TEXTO DEL EJERCICIO:
━━━━━━━━━━━━━━━━━━━━━━━━━━━━━━
Muchas veces una fiesta o celebración popular nos evoca ciertos olores, sabores y, por supuesto, acciones de las que nos hemos impregnado a lo largo de los años, de tal forma que son parte consustancial de nosotros mismos, de nuestra forma de ser. De pequeños, las secundamos simulando a los adultos, como muchas otras cosas, sin darnos cuenta de que están configurando elementos de nuestra personalidad, en este caso junto con las de otras muchas personas que tenemos alrededor, moldeando emociones, creando apegos que continuarán tradiciones, generando imágenes imborrables, señalando fechas y lugares a las que volveremos siempre, cada año, estemos donde estemos, ya sea física o mentalmente.
Esos olores, sabores, actuaciones, imágenes…, en definitiva, a quienes definen ya es a los que las celebramos más que a las propias efemérides. En ese sentido, pocas dicen tanto sobre nosotros como la ancestral festividad de San Antón.
San Antón es niebla, hielo, y en ocasiones nieve, es el canalón y el moco goteando, el barro en las botas y en las ruedas, el humo cimbreante de las chimeneas.
Celebración de San Antón en Santa María del Campo Rus. - Foto: Sergio Redondo MorenoLa tarde se rompe el 16 de enero. Suenan las campanas y las salvas al aire, y como una traca valenciana van prendiendo las lumbres, una detrás de otra, interpelando al anochecer que se precipita sobre las cabezas, pidiéndole que se detenga, que hoy no intervenga, que la claridad no se ensombrezca. En esa lucha crepuscular, la luz vence siempre en la plaza, sobre su alcázar de arena y leña, desde donde combate más alto y descarga al cielo negro su munición chispeante de llamas, mientras se queman las aflicciones y se enciende el ascua de una nueva esperanza.
━━━━━━━━━━━━━━━━━━━━━━━━━━━━━━
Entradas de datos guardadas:
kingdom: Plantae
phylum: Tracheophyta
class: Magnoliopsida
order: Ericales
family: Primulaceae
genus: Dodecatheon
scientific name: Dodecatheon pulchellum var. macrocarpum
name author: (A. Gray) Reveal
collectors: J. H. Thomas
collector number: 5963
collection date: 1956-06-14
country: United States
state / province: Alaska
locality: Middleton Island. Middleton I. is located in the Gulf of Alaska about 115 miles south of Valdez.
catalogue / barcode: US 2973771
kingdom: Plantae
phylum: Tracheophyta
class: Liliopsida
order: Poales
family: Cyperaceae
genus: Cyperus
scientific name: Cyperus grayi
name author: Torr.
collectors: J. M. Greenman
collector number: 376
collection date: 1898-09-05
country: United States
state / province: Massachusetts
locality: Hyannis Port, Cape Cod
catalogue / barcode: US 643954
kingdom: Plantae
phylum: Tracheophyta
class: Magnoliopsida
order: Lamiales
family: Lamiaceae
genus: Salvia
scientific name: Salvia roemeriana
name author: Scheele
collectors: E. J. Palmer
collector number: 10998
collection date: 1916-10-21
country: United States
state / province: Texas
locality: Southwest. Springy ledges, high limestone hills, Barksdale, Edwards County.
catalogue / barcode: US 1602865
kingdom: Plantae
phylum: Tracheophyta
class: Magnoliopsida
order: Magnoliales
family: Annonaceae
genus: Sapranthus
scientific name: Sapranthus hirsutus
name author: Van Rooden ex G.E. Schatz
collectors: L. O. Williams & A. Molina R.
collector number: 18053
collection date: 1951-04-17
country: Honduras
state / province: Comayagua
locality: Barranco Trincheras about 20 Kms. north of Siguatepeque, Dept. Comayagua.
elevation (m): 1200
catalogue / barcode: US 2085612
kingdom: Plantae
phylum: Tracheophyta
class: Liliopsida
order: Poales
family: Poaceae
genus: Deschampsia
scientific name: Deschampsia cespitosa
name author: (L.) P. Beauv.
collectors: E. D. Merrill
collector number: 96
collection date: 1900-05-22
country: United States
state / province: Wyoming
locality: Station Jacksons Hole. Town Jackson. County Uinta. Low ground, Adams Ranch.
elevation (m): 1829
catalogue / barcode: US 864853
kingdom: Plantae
━━━━━━━━━━━━━━━━━━━━━━━━━━━━━━
ACTIVIDAD A:
Según el texto sobre San Antón, ¿qué nos evoca muchas veces una fiesta o celebración popular? Enuméralo todo.
ACTIVIDAD B:
Prosigue el texto sobre la fiesta de San Antón a partir de su última oración.
Los registros no hacen falta para este ejercicio.

RESPUESTA A:
Olores, sabores y acciones.

RESPUESTA B:
San Antón es pólvora, fuego y brasas, es carne asada, es el plato de tostones, los garbanzos tostados y los higos, el porrón, la redoma, la bota de vino que pasa de vecino a vecino. Ya no corre el gorrino como cuando le abrían las portás para que pasara resguardado en el corral su última noche en libertad. Antes no era un desconocido, ni solamente el premio de una rifa, sino la mascota colectiva por un tiempo, a la que todos alimentábamos y veíamos revolcarse, chapotear, y deambular de acá para allá. El gorrino de San Antón, la visita –o fuga– inesperada, nuestra vaca sagrada.
El pueblo yace tranquilo, el rocío cae sobre las calles como un manto tenue, y las hogueras humeantes escoltan los barrios y las casas. Los gallos con resaca y medio desafinados anuncian su día. Despierta el diecisiete con misa y procesión dedicadas al ermitaño egipcio.
A San Antonio Abad no le pillará de susto que se le agasaje en una tierra tan lejana a la que le vio nacer, ya que el propio Dios le dijo que toda la tierra sería sabedora de su resistencia. Resistencia a las tentaciones del diablo, famosas tentaciones que han sido temática de obras artísticas tan dispares como la de El Bosco, Diego Rivera o Dalí. Padre del monacato, vivió en la miseria después de repartir su riqueza entre los necesitados. Cierta vez tuvo una visión, todo estaba cubierto de serpientes, y preguntó ¿Quién podrá escapar, Señor? Una voz respondió: «La humildad, Antonio». San Antón es pobre como las gachas, es hospitalidad con el forastero, compartir lo que cada uno tiene en casa, son las pascuas con la otra familia, es convivencia, es unión, primo de don carnal, antesala de jueves lardero y san reventón. Y las campanas repican otra vez, ahora para despedida y cierre, mientras las ovejas, el burro, el perro, el gato…, y los disfrazados, dan vueltas a la iglesia hasta que San Antón salga por la puerta y el cura les dé su bendición.
San Antón es el ganado, cagarrutas en el asfalto, la charanga, la saya, la pelerina, la boina, el mono, la garrota y el pañuelo de cuadros, es el baile y los petardos. Las llamas se apagan, se consumen los rescoldos, y la pala y el escobón acaban con la ceniza. Vuelve la máscara al baúl, vuelve el caballo a la cuadra, vuelve la gallina a poner huevos (salvo si es buena, que empieza en nochebuena), volvemos a ponernos a dieta. Vuelve el gorrino a los pies del Santo, y hasta otro año ¡Viva San Antón!